超高效液相色谱-串联质谱法测定人尿液中甲氨蝶呤浓度的不确定度评定

Uncertainty evaluation for methotrexate analysis in human urine by UHPLC-MS/MS

目的:评价超高效液相色谱-串联质谱(UHPLC-MS/MS)测定人尿液中甲氨蝶呤浓度的不确定度。方法:通过考察测定方法,分析实验过程中的不确定度来源,包括对照品称量、标准溶液配制和样品制备、回收率及基质效应、校正曲线拟合、仪器的精密性、实验温度和对照品纯度等,然后逐一评定并计算合成不确定度和扩展不确定度。结果:置信概率P为95%时,人尿液中甲氨蝶呤低浓度0.06μmol·L^(-1)和高浓度3μmol·L^(-1)质控样品的扩展不确定度分别为0.0065μmol·L^(-1)和0.20μmol·L^(-1)。结论:根据不确定度的大小及来源,改良测定方法,提高分析准确性。UHPLC-MS/MS法测定人尿液中甲氨蝶呤浓度的不确定度在低浓度时主要由曲线拟合、生物样品配制和标准液配制、回收率及基质效应引入;高浓度的不确定度主要由生物样品配制和标准液配制、回收率引入。

OBJECTIVE To evaluate the uncertainty for methotrexate analysis by ultra high performance liquid chromatograph-tandem mass spectrometry(UHPLC-MS/MS)in human urine.METHODS By examining the process of method,the potential sources of methodological uncertainty were analyzed,including weighing of reference substances,preparation of standard solution and sample,recovery rate,matrix effect,fitting of calibration curve,instrumental precision,experimental temperature and purity,etc.The uncertainty of each source component was evaluated to calculate combined uncertainty and expanded uncertainty.RESULTS With a confidence probability of 95%,the expanded uncertainty of methotrexate at low(0.06μmol·L^(-1))and high(3μmol·L^(-1))levels were 0.0065 and 0.20μmol·L^(-1) respectively.CONCLUSION The level of each uncertainty component is examined for improving the analytical method and its accuracy.The uncertainty of this UHPLC-MS/MS method is mostly caused by curve fitting,sample and solution preparation,recovery and matrix effect at a low level.At a high level,uncertainty is largely caused by preparing sample and working solutions and recovery rate.

- 摘录材料
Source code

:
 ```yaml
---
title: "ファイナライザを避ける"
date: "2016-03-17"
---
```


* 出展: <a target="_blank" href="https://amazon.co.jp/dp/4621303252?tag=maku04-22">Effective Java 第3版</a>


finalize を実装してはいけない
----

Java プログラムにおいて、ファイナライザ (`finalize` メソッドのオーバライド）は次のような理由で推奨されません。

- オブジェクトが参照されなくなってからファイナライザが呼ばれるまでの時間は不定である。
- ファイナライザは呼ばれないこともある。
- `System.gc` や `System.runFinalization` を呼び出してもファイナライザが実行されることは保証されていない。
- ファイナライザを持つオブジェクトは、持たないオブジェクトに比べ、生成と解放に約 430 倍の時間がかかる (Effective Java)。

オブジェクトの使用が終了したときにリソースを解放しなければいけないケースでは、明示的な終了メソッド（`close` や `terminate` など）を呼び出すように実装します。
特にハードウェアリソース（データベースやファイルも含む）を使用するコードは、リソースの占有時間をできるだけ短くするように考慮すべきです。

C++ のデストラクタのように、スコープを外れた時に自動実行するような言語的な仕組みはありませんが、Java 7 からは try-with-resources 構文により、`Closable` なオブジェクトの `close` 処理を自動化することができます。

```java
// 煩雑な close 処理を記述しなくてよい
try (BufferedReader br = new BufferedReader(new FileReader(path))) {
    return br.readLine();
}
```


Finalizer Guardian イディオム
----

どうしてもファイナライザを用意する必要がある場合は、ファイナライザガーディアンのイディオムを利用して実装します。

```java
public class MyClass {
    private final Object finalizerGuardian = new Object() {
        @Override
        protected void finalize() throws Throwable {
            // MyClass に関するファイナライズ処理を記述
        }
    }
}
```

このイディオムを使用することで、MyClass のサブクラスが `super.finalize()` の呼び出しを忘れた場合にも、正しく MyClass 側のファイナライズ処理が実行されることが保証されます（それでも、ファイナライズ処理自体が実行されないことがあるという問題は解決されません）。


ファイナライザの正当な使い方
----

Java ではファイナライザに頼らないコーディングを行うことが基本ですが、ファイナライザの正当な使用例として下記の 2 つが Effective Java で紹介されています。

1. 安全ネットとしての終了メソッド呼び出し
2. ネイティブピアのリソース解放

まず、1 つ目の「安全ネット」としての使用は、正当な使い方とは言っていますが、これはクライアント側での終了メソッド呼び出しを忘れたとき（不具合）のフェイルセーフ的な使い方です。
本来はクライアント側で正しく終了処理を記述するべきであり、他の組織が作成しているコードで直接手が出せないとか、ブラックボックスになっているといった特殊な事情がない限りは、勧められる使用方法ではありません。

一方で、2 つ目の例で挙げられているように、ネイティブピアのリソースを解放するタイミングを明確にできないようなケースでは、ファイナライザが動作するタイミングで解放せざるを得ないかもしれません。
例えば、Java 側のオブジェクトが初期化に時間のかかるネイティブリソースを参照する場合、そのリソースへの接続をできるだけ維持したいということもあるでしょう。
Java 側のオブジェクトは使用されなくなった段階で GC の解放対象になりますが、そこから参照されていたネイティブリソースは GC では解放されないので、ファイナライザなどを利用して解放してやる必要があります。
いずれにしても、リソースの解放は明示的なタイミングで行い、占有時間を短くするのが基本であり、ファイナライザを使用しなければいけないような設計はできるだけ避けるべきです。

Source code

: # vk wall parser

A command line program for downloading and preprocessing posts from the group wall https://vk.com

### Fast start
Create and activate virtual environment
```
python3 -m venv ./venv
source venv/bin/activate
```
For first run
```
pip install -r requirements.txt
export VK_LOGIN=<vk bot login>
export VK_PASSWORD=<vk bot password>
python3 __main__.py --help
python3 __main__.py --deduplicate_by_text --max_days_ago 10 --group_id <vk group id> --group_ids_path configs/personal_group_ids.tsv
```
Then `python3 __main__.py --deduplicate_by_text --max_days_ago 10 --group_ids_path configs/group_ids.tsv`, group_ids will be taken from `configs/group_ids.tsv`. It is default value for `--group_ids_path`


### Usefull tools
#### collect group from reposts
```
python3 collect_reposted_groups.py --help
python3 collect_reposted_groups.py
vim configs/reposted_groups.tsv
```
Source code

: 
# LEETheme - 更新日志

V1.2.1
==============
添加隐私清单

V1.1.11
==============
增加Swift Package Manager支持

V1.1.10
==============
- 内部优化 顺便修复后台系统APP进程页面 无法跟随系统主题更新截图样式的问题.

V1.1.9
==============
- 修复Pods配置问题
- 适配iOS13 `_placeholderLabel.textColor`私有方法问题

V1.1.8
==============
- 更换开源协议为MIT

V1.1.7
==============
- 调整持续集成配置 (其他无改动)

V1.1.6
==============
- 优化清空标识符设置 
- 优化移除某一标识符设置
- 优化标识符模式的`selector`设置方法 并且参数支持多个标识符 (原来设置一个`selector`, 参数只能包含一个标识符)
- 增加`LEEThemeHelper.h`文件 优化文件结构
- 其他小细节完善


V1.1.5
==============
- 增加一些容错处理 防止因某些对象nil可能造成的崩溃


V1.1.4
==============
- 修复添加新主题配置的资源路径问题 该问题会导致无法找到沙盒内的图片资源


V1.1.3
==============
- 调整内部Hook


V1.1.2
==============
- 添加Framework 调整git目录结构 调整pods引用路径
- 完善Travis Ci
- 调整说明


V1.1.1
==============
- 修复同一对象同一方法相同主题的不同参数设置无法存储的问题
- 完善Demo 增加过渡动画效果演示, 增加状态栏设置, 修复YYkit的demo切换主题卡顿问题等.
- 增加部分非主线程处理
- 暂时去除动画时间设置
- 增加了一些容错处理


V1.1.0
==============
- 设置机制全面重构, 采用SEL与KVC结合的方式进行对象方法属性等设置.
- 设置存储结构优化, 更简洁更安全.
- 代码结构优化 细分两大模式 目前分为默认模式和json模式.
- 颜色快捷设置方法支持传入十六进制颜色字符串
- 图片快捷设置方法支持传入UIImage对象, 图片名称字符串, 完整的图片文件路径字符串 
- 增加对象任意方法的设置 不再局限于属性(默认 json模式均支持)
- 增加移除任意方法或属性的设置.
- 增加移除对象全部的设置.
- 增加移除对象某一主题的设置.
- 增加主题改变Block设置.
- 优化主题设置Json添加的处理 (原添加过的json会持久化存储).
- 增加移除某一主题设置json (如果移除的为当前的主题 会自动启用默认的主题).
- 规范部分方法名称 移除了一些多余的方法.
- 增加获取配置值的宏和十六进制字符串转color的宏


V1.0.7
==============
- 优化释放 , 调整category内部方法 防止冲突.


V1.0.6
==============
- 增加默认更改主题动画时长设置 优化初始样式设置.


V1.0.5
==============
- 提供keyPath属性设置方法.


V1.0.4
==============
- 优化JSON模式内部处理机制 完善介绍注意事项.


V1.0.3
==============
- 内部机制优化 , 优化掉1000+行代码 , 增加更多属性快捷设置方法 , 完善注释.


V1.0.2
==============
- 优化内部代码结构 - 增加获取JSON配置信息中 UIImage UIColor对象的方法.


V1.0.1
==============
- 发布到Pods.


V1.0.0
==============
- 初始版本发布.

- 任务清单
(a) 按原文的说法，置信概率为95%时，高浓度（3μmol·L^(-1)）质控样品的扩展不确定度是多少？
(b) 把原文中从“Uncertainty evaluation for”到“制和标准液配制、回收率引入。”的内容（首尾都算在内）重写一遍，把其中的“对照品”都换成“标准品”。
这些记录是另外的材料，跟原文分开看。

- 逐题回答
(a) 0.20μmol·L^(-1)。

(b)
Uncertainty evaluation for methotrexate analysis in human urine by UHPLC-MS/MS

目的:评价超高效液相色谱-串联质谱(UHPLC-MS/MS)测定人尿液中甲氨蝶呤浓度的不确定度。方法:通过考察测定方法,分析实验过程中的不确定度来源,包括标准品称量、标准溶液配制和样品制备、回收率及基质效应、校正曲线拟合、仪器的精密性、实验温度和标准品纯度等,然后逐一评定并计算合成不确定度和扩展不确定度。结果:置信概率P为95%时,人尿液中甲氨蝶呤低浓度0.06μmol·L^(-1)和高浓度3μmol·L^(-1)质控样品的扩展不确定度分别为0.0065μmol·L^(-1)和0.20μmol·L^(-1)。结论:根据不确定度的大小及来源,改良测定方法,提高分析准确性。UHPLC-MS/MS法测定人尿液中甲氨蝶呤浓度的不确定度在低浓度时主要由曲线拟合、生物样品配制和标准液配制、回收率及基质效应引入;高浓度的不确定度主要由生物样品配制和标准液配制、回收率引入。